The producer has a very hard time making up precalving nutritional deficiencies after calving. Thus the saying: “Cows need to fit the environment.” The test for that is the ability of the cow to rebreed and produce a calf every year at the desired time.

There are two ways to measure this adaptability effect. The first being the actual annual calving interval for each cow, a value that should be close to 365 days. However, that is a difficult number to collect. The percentage of the herd that calves the first 21 days of the calving season is easier to calculate and also will note any good or disturbing effects on reproduction within the cow herd.

As was noted earlier, typically 60 percent of the mature cows should be calving within the first 21 days of the calving season. Interestingly, during the last decade of the ’90s, just less than 58 percent of the mature cows were calving in the first 21 days. Meanwhile, during the first decade of the new century, those cows enrolled in the CHAPS program through the North Dakota State University Extension Service were at almost 62 percent. That is a remarkable 4 percent jump.

Something good is working in the industry. The bottom line in this discussion is simple: Cows need to be ready to rebreed before calving.

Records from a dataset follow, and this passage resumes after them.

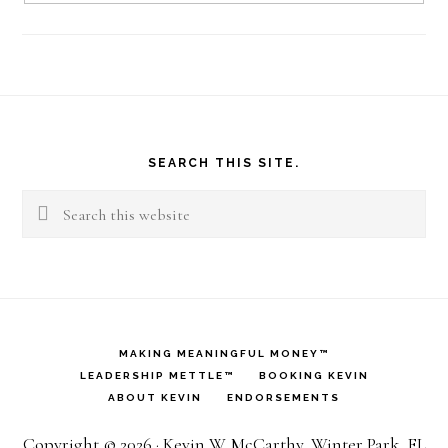
Footer
SEARCH THIS SITE.
Search
this
website
MAKING MEANINGFUL MONEY™
LEADERSHIP METTLE™
BOOKING KEVIN
ABOUT KEVIN
ENDORSEMENTS
Copyright © 2026 · Kevin W. McCarthy, Winter Park, FL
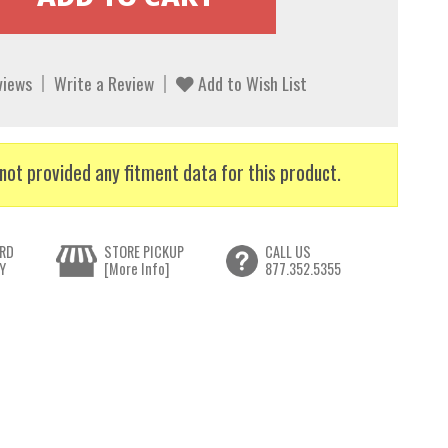
views
Write a Review
Add to Wish List
not provided any fitment data for this product.
RD
STORE PICKUP
CALL US
Y
[More Info]
877.352.5355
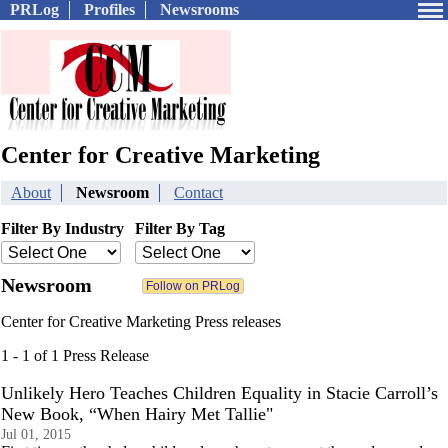
PRLog
Profiles
Newsrooms
Center for Creative Marketing
About
Newsroom
Contact
Filter By Industry
Filter By Tag
Newsroom
Center for Creative Marketing Press releases
1 - 1 of 1 Press Release
Unlikely Hero Teaches Children Equality in Stacie Carroll’s
New Book, “When Hairy Met Tallie"
Jul 01, 2015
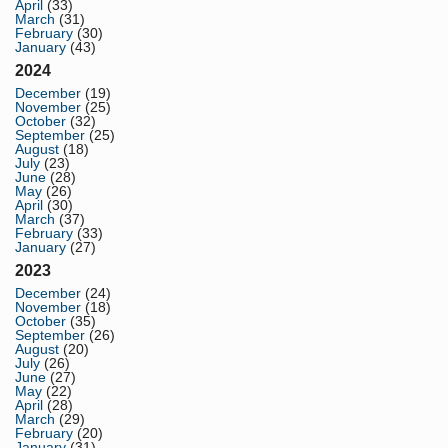
April
(33)
March
(31)
February
(30)
January
(43)
2024
December
(19)
November
(25)
October
(32)
September
(25)
August
(18)
July
(23)
June
(28)
May
(26)
April
(30)
March
(37)
February
(33)
January
(27)
2023
December
(24)
November
(18)
October
(35)
September
(26)
August
(20)
July
(26)
June
(27)
May
(22)
April
(28)
March
(29)
February
(20)
January
(31)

That sounds strange but, in reality, this year’s breeding success already has been determined for the typical beef producer.

If the percentage of mature cows calving is less than 60 percent during the first 21 days of the calving season or lower than is historically normal in the operation, make a big note to revisit this issue next fall while the cows are prone to adding condition.

In the meantime, start keeping a calving book and enjoy calving.